Your assignment - Arrange the records as a Markdown table with the columns "Row" and "Line," from the start of the records through the line containing "it’s time to", both included, leaving out blank lines.

Data section -
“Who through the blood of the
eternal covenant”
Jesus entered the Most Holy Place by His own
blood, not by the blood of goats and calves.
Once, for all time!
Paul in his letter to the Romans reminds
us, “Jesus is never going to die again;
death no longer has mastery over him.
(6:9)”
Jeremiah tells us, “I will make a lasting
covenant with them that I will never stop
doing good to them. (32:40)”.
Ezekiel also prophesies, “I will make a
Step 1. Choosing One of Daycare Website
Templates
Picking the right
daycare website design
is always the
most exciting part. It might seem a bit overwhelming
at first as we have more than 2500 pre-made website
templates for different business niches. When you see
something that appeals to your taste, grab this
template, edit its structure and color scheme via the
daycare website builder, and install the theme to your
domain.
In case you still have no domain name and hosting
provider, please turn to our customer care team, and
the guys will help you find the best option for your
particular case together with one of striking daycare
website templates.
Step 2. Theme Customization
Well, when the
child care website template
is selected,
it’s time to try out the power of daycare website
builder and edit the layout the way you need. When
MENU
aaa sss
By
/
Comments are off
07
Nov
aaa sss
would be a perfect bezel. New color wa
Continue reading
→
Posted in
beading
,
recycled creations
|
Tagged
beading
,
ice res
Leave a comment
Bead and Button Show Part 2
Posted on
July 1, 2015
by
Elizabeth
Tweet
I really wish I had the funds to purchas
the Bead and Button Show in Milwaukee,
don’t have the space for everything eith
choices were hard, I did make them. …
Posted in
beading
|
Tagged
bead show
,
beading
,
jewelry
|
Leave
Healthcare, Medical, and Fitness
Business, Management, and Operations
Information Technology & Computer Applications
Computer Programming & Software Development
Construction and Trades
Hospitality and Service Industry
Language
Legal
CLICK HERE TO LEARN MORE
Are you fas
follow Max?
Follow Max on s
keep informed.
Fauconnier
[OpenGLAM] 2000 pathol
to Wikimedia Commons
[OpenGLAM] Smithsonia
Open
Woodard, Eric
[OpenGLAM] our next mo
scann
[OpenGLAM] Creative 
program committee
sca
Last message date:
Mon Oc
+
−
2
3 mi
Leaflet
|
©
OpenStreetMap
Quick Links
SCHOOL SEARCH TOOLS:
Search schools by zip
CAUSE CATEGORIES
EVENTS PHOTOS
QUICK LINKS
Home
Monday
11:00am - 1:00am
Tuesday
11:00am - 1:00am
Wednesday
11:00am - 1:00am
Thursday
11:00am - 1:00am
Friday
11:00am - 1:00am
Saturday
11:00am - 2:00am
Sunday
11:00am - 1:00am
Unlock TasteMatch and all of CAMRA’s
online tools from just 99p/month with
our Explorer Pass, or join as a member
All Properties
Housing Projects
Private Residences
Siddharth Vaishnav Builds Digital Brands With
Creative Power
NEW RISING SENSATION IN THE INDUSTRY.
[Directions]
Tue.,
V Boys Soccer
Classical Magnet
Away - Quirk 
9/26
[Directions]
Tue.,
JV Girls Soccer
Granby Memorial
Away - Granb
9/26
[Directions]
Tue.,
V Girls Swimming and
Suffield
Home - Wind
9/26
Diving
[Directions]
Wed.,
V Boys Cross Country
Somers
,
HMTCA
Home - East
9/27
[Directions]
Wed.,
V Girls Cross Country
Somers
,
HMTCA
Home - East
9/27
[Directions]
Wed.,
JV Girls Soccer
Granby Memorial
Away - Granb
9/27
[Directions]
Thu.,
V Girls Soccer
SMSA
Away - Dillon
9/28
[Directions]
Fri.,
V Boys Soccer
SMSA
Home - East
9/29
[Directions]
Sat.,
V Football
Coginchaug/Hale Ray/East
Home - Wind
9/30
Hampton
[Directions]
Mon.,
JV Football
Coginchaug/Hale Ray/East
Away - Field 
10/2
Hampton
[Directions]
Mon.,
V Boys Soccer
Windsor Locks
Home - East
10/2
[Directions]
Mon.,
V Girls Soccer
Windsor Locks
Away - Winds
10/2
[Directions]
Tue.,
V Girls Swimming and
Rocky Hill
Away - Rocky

Solution to the exercise -
| Row | Line |
|---|---|
| 1 | “Who through the blood of the |
| 2 | eternal covenant” |
| 3 | Jesus entered the Most Holy Place by His own |
| 4 | blood, not by the blood of goats and calves. |
| 5 | Once, for all time! |
| 6 | Paul in his letter to the Romans reminds |
| 7 | us, “Jesus is never going to die again; |
| 8 | death no longer has mastery over him. |
| 9 | (6:9)” |
| 10 | Jeremiah tells us, “I will make a lasting |
| 11 | covenant with them that I will never stop |
| 12 | doing good to them. (32:40)”. |
| 13 | Ezekiel also prophesies, “I will make a |
| 14 | Step 1. Choosing One of Daycare Website |
| 15 | Templates |
| 16 | Picking the right |
| 17 | daycare website design |
| 18 | is always the |
| 19 | most exciting part. It might seem a bit overwhelming |
| 20 | at first as we have more than 2500 pre-made website |
| 21 | templates for different business niches. When you see |
| 22 | something that appeals to your taste, grab this |
| 23 | template, edit its structure and color scheme via the |
| 24 | daycare website builder, and install the theme to your |
| 25 | domain. |
| 26 | In case you still have no domain name and hosting |
| 27 | provider, please turn to our customer care team, and |
| 28 | the guys will help you find the best option for your |
| 29 | particular case together with one of striking daycare |
| 30 | website templates. |
| 31 | Step 2. Theme Customization |
| 32 | Well, when the |
| 33 | child care website template |
| 34 | is selected, |
| 35 | it’s time to try out the power of daycare website |